# "An unknown error has occurred while reading the video file. Connecting to Dynamic Link server faile



## glospete (May 12, 2017)

I know that this has been covered in an earlier thread but I didn't see a definitive answer/solution. I have been importing photos and videos into my library on my iMac (Sierra) but yesterday Lightroom displayed a message and listed all my video files that it was unable to import. The photos imported fine but it did not allow me to import any MP4 videos from a Sony digital camera. 

The message said:

"An unknown error has occurred while reading the video file. Connecting to Dynamic Link server failed.
Connecting to Dynamic Link Server Failed"

I Googled it but there were all sorts of explanations ranging from problems with Apple Quicktime to suggestions to reinstall the whole OS. However I kept digging and eventually found a suggestion that solved my problem and I wanted to share it with you. 

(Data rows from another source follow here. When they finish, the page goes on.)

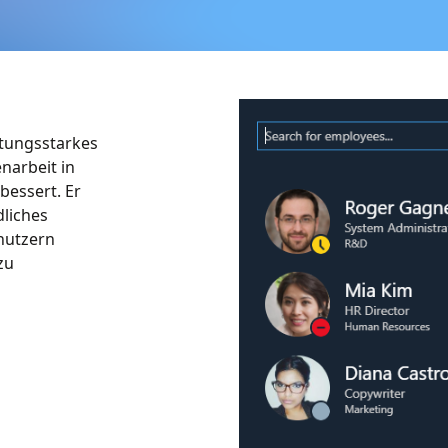
stungsstarkes
narbeit in
bessert. Er
liches
enutzern
zu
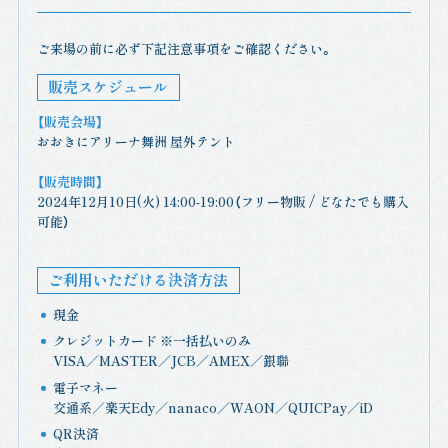
ご来場の前に必ず下記注意事項をご確認ください。
販売スケジュール
【販売会場】
おおきにアリーナ舞洲 屋外テント
【販売時間】
2024年12月10日(火) 14:00-19:00（フリー物販 / どなたでも購入
可能）
ご利用いただける決済方法
現金
クレジットカード ※一括払いのみ
VISA／MASTER／JCB／AMEX／銀聯
電子マネー
交通系／楽天Edy／nanaco／WAON／QUICPay／iD
QR決済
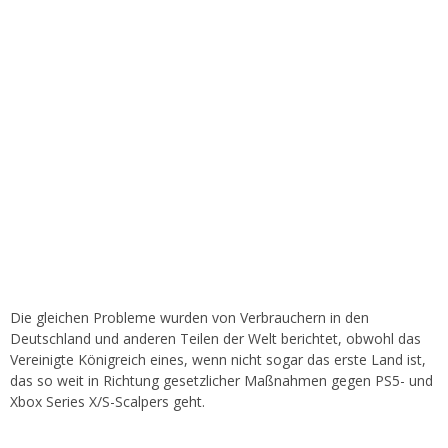
Die gleichen Probleme wurden von Verbrauchern in den
Deutschland und anderen Teilen der Welt berichtet, obwohl das
Vereinigte Königreich eines, wenn nicht sogar das erste Land ist,
das so weit in Richtung gesetzlicher Maßnahmen gegen PS5- und
Xbox Series X/S-Scalpers geht.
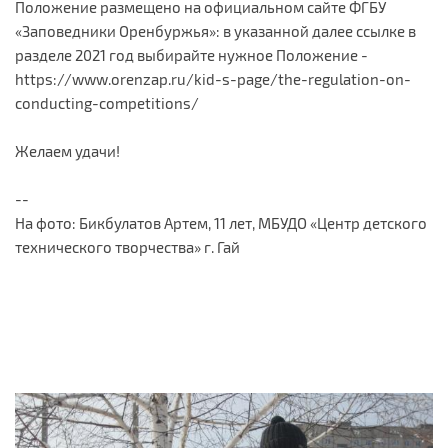
Положение размещено на официальном сайте ФГБУ
«Заповедники Оренбуржья»: в указанной далее ссылке в
разделе 2021 год выбирайте нужное Положение -
https://www.orenzap.ru/kid-s-page/the-regulation-on-
conducting-competitions/
Желаем удачи!
--
На фото: Бикбулатов Артем, 11 лет, МБУДО «Центр детского
технического творчества» г. Гай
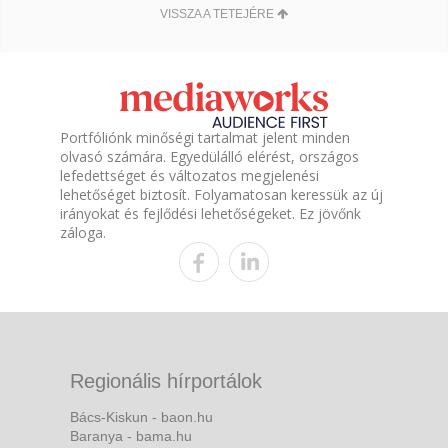
VISSZA A TETEJÉRE
Portfóliónk minőségi tartalmat jelent minden
olvasó számára. Egyedülálló elérést, országos
lefedettséget és változatos megjelenési
lehetőséget biztosít. Folyamatosan keressük az új
irányokat és fejlődési lehetőségeket. Ez jövőnk
záloga.
Regionális hírportálok
Bács-Kiskun - baon.hu
Baranya - bama.hu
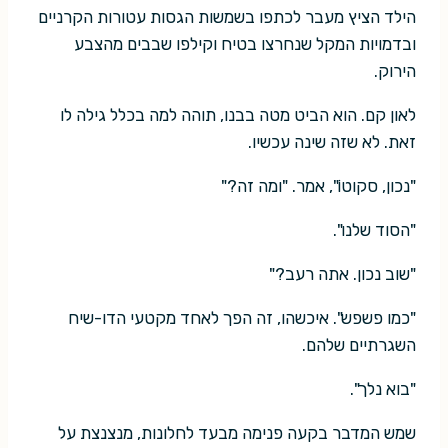
הילד הציץ מעבר לכתפו בשמשות הגסות עטורות הקרניים
ובדמויות המקל שנחרצו בטיח וקילפו שבבים מהצבע
הירוק.
לאון קם. הוא הביט מטה בבנו, תוהה למה בכלל גילה לו
זאת. לא שזה שינה עכשיו.
"נכון, סקוטוֹ", אמר. "ומה זה?"
"הסוד שלנו".
"שוב נכון. אתה רעב?"
"כמו פשפש". איכשהו, זה הפך לאחד מקטעי הדו-שיח
השגרתיים שלהם.
"בוא נלך".
שמש המדבר בקעה פנימה מבעד לחלונות, מנצנצת על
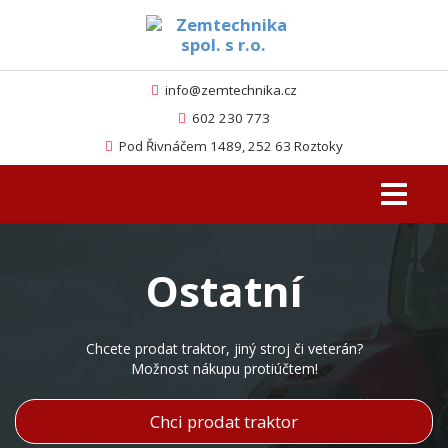
info@zemtechnika.cz
602 230 773
Pod Řivnáčem 1489, 252 63 Roztoky
Toggle
navigati
Ostatní
Chcete prodat traktor, jiný stroj či veterán?
Možnost nákupu protiúčtem!
Chci prodat traktor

Go to Lightroom, Preferences, File Handling and at the bottom of the page is Video Cache Settings. If you Purge the Cache it solved my problem completely. But note that it can take some hours to purge the cache.


----------



## Victoria Bampton (May 12, 2017)

Thanks for sharing glospete, and welcome to the forum!


----------



## hll (Oct 22, 2017)

Thanks a lot. I am having the issue right now. I clicked on Purge Cache, but nothing seems to happen. Does it show any process happening? Or should I wait for a couple hours and try again? Meanwhile, I'm open to any alternative solutions. I use mac 10.12.6 and Lightroom CC classic.


----------



## glospete (Oct 22, 2017)

Are you sure you're purging the Video Cache Settings, not the Camera Raw Cache Settings? When I click on it I get the message below.


----------



## hll (Oct 22, 2017)

Ohhh thanks.. They moved it under the Performance and I had to click on limit video cache size to make the purge cache option to appear. Waiting impatiently for it to purge cache. I'll let you know.


----------



## hll (Oct 23, 2017)

It is still showing the same message, still trying to delete video cache. It seems like (according to Activity Monitor) LR does not perform anything. I found the cache files under Library>Cache>Adobe>Lightroom>Video>Media Cache Files... It is approx. 142 GB.* Should I delete them manually? There are cfa, ims and pek files. *


----------



## glospete (Oct 23, 2017)

Sorry I really can't advise as it worked for me using the Purge Cache instruction. I did clear my video cache files again and it removed all the files under Media Cache Files and Media Cache so it MIGHT be OK to delete manually. But I'm not advising it!


----------



## Hal P Anderson (Oct 23, 2017)

Instead of deleting, rename. Then if things work, go ahead and delete.


----------



## hll (Oct 24, 2017)

Thank you everyone! Renaming was genius! 
*I manually deleted cache files under the two folders I mentioned before/above.* LR works perfectly and it is so great to get rid of hidden 150 gb!!! So happy, thank you everyone,  @glospete, you're the hero...


----------



## SandyJoy (Jan 22, 2018)

Hello I tried this method and it didn't help. I tried it twice.  I even called adobe support and they could help me. Is there anything else I can do? I can upload them to my iPhoto's but LR will not let me move them over into LR


----------